One of the most important stages of selling is actually closing the deal. With so many changes happening globally it shifts the way consumers are purchasing. The economy is a roller-coaster and right now it’s downsizing, Canadian’s are outsourcing more from other countries, unemployment has increased, gas prices are half of what they were last year this time and it doesn’t seem to be rebounding any time soon. But in history, a downturn only created harder workers, more entrepreneurs, unconventional methods of selling, explosive growth in other industries, tons of new products to market and most important a new trend of buyers. Now is one of the best time to create opportunities as conventional methods of selling is blasé and in reality customers have so much more competition to choose from.

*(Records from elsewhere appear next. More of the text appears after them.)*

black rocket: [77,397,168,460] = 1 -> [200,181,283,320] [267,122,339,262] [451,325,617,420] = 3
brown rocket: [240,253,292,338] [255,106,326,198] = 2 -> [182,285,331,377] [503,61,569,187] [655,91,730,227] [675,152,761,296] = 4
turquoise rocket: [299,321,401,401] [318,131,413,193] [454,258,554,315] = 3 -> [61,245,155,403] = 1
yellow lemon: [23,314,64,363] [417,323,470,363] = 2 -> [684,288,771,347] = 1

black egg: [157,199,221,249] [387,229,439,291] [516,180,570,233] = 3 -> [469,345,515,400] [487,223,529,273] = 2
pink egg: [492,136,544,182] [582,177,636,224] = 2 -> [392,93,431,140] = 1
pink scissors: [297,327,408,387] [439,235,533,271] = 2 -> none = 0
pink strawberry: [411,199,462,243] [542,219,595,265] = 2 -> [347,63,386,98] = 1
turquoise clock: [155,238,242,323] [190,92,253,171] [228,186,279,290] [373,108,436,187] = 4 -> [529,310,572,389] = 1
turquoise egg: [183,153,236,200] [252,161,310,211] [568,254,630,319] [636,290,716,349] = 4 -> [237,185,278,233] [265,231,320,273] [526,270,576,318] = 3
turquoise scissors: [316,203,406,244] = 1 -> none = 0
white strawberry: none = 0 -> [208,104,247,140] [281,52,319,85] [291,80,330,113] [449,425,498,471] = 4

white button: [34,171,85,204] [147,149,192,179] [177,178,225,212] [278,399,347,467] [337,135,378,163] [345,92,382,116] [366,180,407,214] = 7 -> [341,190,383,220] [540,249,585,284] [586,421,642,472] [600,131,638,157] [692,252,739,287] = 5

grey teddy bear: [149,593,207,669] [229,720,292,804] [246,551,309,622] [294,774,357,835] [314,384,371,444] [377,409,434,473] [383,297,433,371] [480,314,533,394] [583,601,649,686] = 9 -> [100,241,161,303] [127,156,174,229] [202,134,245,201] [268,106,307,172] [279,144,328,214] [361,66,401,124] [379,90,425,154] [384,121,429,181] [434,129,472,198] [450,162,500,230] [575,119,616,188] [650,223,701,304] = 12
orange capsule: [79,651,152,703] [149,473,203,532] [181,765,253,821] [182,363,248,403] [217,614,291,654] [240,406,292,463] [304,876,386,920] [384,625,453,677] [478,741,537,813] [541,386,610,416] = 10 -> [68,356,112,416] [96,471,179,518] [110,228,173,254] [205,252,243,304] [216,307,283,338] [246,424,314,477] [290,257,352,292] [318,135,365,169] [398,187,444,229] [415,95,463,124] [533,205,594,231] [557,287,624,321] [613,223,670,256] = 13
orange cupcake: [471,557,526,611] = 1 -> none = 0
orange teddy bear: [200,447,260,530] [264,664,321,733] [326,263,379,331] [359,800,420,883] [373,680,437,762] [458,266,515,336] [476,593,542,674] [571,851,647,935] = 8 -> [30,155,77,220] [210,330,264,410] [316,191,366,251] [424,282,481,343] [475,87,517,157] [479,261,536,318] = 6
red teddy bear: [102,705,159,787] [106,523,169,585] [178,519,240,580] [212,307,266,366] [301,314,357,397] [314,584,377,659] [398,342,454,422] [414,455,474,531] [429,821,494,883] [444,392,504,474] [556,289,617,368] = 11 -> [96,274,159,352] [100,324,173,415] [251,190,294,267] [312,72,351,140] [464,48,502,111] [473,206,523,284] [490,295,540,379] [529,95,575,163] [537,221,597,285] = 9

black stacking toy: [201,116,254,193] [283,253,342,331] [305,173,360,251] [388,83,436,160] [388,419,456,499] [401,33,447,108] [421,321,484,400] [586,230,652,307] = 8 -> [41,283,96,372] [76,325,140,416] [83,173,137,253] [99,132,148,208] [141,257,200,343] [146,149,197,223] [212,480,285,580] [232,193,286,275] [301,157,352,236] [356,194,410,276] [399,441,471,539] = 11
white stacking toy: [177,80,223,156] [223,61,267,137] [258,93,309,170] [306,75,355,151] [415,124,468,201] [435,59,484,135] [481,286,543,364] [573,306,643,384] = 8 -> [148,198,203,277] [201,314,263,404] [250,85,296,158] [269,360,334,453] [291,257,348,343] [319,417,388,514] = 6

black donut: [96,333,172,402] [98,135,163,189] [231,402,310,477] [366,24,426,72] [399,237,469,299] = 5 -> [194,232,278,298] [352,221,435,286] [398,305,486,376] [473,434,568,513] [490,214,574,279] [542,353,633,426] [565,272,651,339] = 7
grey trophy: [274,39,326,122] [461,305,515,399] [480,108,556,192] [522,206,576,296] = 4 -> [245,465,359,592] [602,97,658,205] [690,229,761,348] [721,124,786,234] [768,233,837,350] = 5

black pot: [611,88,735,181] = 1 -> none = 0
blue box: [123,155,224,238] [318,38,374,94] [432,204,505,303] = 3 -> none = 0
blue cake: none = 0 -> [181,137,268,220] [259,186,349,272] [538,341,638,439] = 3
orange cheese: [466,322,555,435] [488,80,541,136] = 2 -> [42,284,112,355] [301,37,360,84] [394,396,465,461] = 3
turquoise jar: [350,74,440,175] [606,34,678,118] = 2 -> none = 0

Handshakes are meaningless in today’s day and age and that is why getting that ink on a contract is more important than ever. With that being said, there are many closing techniques in sales and I had the honour to ask sales expert, trainer and speaker, Jordan Laporte of Davis Chevrolet in Airdrie, the 300+ car selling machine, what he does to close effectively, deal after deal. So whether you’re a startup or an established entrepreneur, here are Jordan’s 5 best tips for the wise for reaching an agreement with your buyer:
1. Set Your Intention
One of the first things you need to do when you meet with a prospective client is make your intentions clear. Define to the client the purpose of the meeting right in your introduction. And what is that purpose? It’s to do business and get the client to purchase your product or service. You’re not there to just educate, you’re not even there to sell; you’re there to close. By being explicit in your intentions, you not only firm the purpose of the meeting in the client’s mind, you make it clear to them that you’re not there to mess around – you’re there to do business, and you take your business seriously. If you’re unsure of how to proceed with being explicit, try something along the lines of, “my only goal is to get my product/service in your hands by the end of the day.”
2. Conviction Is King
As a salesperson you need to be 100% sold on your value proposition. You need to have complete and total confidence in your value as a salesperson, as well as the value of the products or services you’re selling. If you’re uncertain as to your value as a salesperson, or the value of your products or services, then your prospect will be even more uncertain – and rightfully so. If you don’t believe your product is the best in the marketplace, then you need to be selling a different product. True conviction is not something you can fake. As a salesperson, you need to be so certain of your offering, to the point that you consider it to be a disservice to let your prospect walk away without your product or service.
3. Understand That The Close Is For The Client
The close is not for you – the close is for the client. Obviously converting a deal puts money in the bank for you, but more importantly it solves a client’s problem. The sooner you realize that your client is your customer who’s come to you to fill a need, the better. By making the relationship about your needs, that is, by focusing solely on the close as opposed to exactly what the client needs to receive in order to facilitate that close, you’re not doing business, you’re gambling. You’re gambling on the hope that the client will understand on their own how the product will meet their needs, as opposed to showing them exactly how it fills those needs.
4. Ask Early, Ask Often
Too many salespeople oversell. They focus on selling instead of closing and, as a result, they keep selling even though the client is ready to close. The easiest way to overcome this issue is to simply ask the client if they’re ready to close the transaction, and ask them often. Insistence will be required on 90%+ of the deals you close, meaning you’re going to have to ask, and you’re going to have to ask more than once. If that’s the case, then why not ask early? Make your initial pitch and explicitly ask the prospect if they’ve heard enough to make a decision. If they’re not ready then give them more of the missing data, information, support, or encouragement they need, and ask again.
5. Always, Aways Present A Written Proposal
The fact of the matter is you have no chance of closing a deal if you have not presented an actual proposal. A formal proposal serves multiple purposes; it adds credibility to the deal, it holds you accountable to what you’re offering as a salesperson, and it greatly aids in a client’s understanding of the terms, figures, and facts – especially if what you’re offering is complicated. Sounds simple doesn’t it? Despite the effectiveness of this simple action, 80% of salespeople fail to do this consistently. You will be surprised at how many prospects will close on a deal once they have all of the terms in front of them and are able to make sense of and justify the purchase.
Prepare for objections, but stay sold on what is best for the buyer – which is to move forward with you and your offering.